If what we are experiencing is fundamentally a conflict of visions and that the battle over which will define our path forward are inherently about who can lay strongest claim to how we got here, we are going to be crafting our future entirely in the language and conflicts of the past. When we look back for solutions, we are accidentally but deeply anchoring our worldview in inherently conservative terms. We are forced into painful contortions trying to look forward or talk about transformation, and the weakness of our arguments and small incrementalness of our pseudo-transformative ideas reveal our wrong-headedness. There are good ideas all over the left and in the Democratic Party. There is not a coherent worldview at work connecting those ideas in a way that animates people’s souls.
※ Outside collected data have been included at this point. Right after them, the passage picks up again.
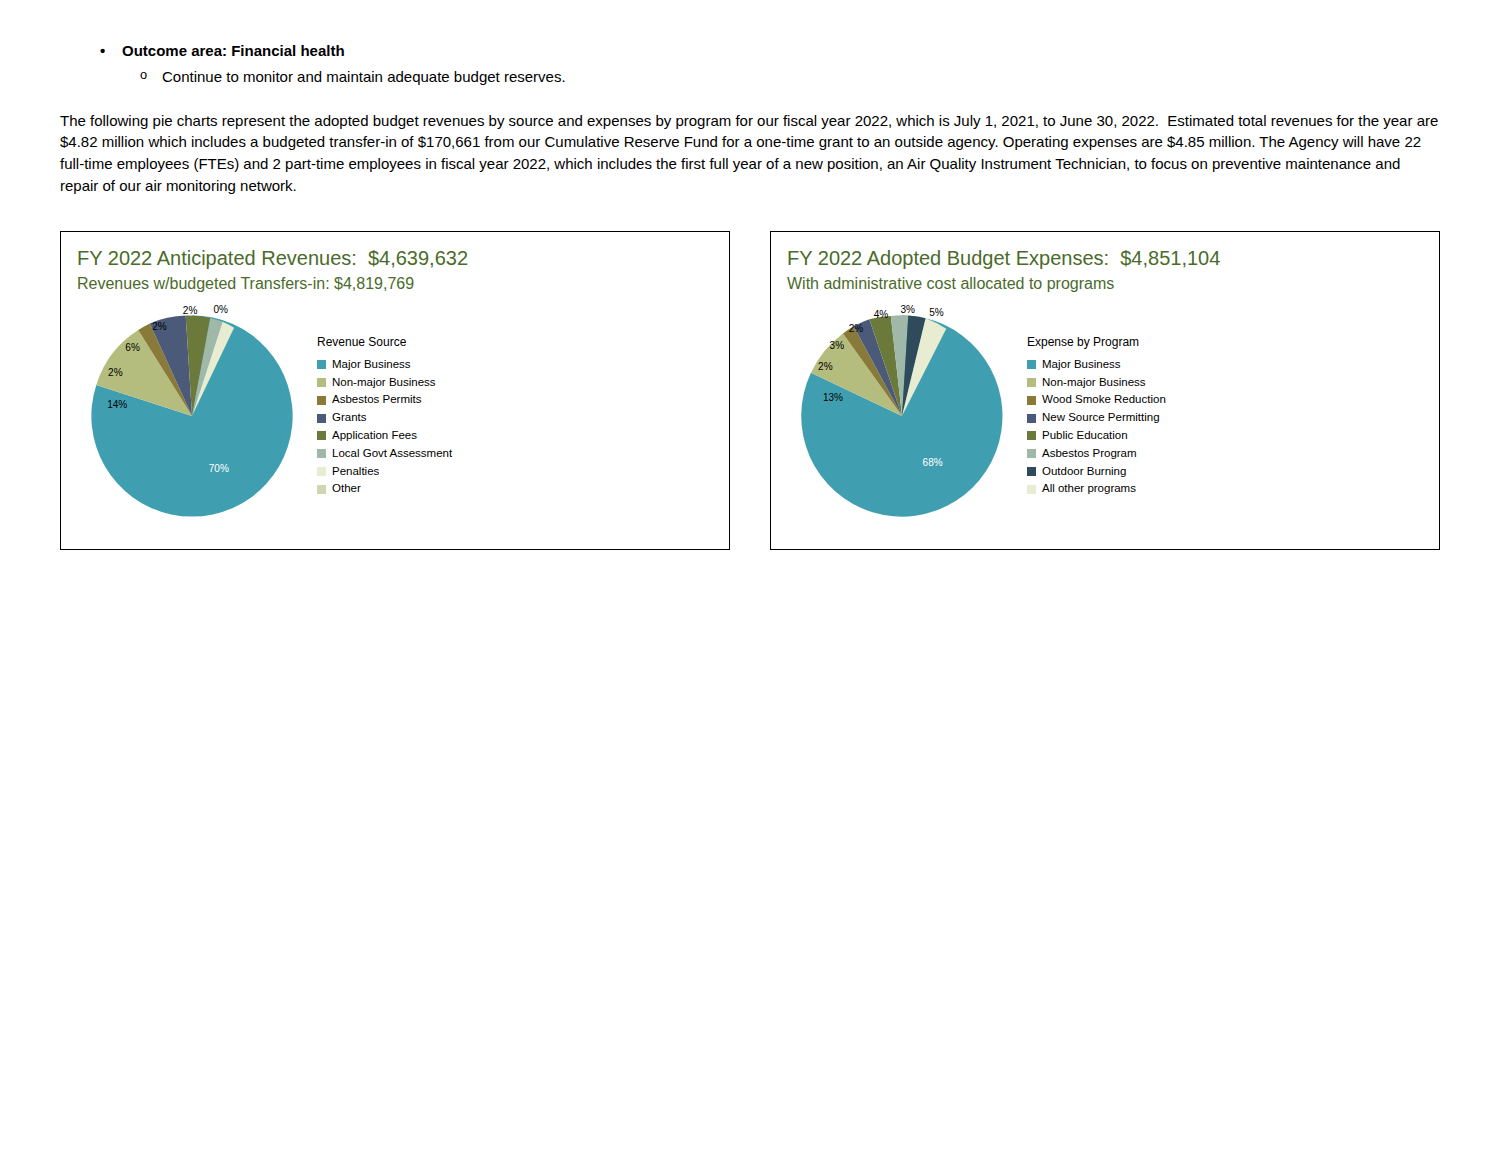Outcome area: Financial health
Continue to monitor and maintain adequate budget reserves.
The following pie charts represent the adopted budget revenues by source and expenses by program for our fiscal year 2022, which is July 1, 2021, to June 30, 2022. Estimated total revenues for the year are $4.82 million which includes a budgeted transfer-in of $170,661 from our Cumulative Reserve Fund for a one-time grant to an outside agency. Operating expenses are $4.85 million. The Agency will have 22 full-time employees (FTEs) and 2 part-time employees in fiscal year 2022, which includes the first full year of a new position, an Air Quality Instrument Technician, to focus on preventive maintenance and repair of our air monitoring network.
FY 2022 Anticipated Revenues: $4,639,632
Revenues w/budgeted Transfers-in: $4,819,769
Pie slices: start at 12 o'clock, clockwise. Major Business 70%, Non-major 14%, Asbestos 2%, Grants 6%, Application Fees 4%, Local Govt 2%, Penalties 2%, Other 0% 70% 14% 2% 6% 2% 2% 0%
Revenue Source
Major Business
Non-major Business
Asbestos Permits
Grants
Application Fees
Local Govt Assessment
Penalties
Other
FY 2022 Adopted Budget Expenses: $4,851,104
With administrative cost allocated to programs
68% 13% 2% 3% 2% 4% 3% 5%
Expense by Program
Major Business
Non-major Business
Wood Smoke Reduction
New Source Permitting
Public Education
Asbestos Program
Outdoor Burning
All other programs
Too much of our conversation is anti-something and therefore profoundly reactive. Too much of our messaging is rooted in trying to create this clarity for ourselves and not for how to make that vision connect to people’s lived experiences across a large, complex, diverse, and conflicted country.
Yes, understand the ground we are on. Yes, meet people where they are. But by asking them, allowing them to help us understand their experience not by examining them from afar or modeling their behavior. Then we strike out for a future that offers a path from the present to a better place in front of us not one rooted in some nostalgic view of the past but on a clear, powerful, values-based view of the future. Society, politics, community, systems that are genuinely inclusive, genuinely generative are not behind us — we have never had them in America. We have to let the nature of a generative future guide our actions now or we are never going to leave this fractured and damaged present.
The clarity and attempts at focus I have talked about here over the last few months are rooted in trying to live and work in that future-oriented space. To embrace the work that I began at the beginning of the pandemic as the center of my effort. To be spending my best hours working on that path and to focus the next steps in my work life on that work. The best I can say to this point is that it’s good to have clarity, but the actual steps in that direction are halting works in progress. More to come.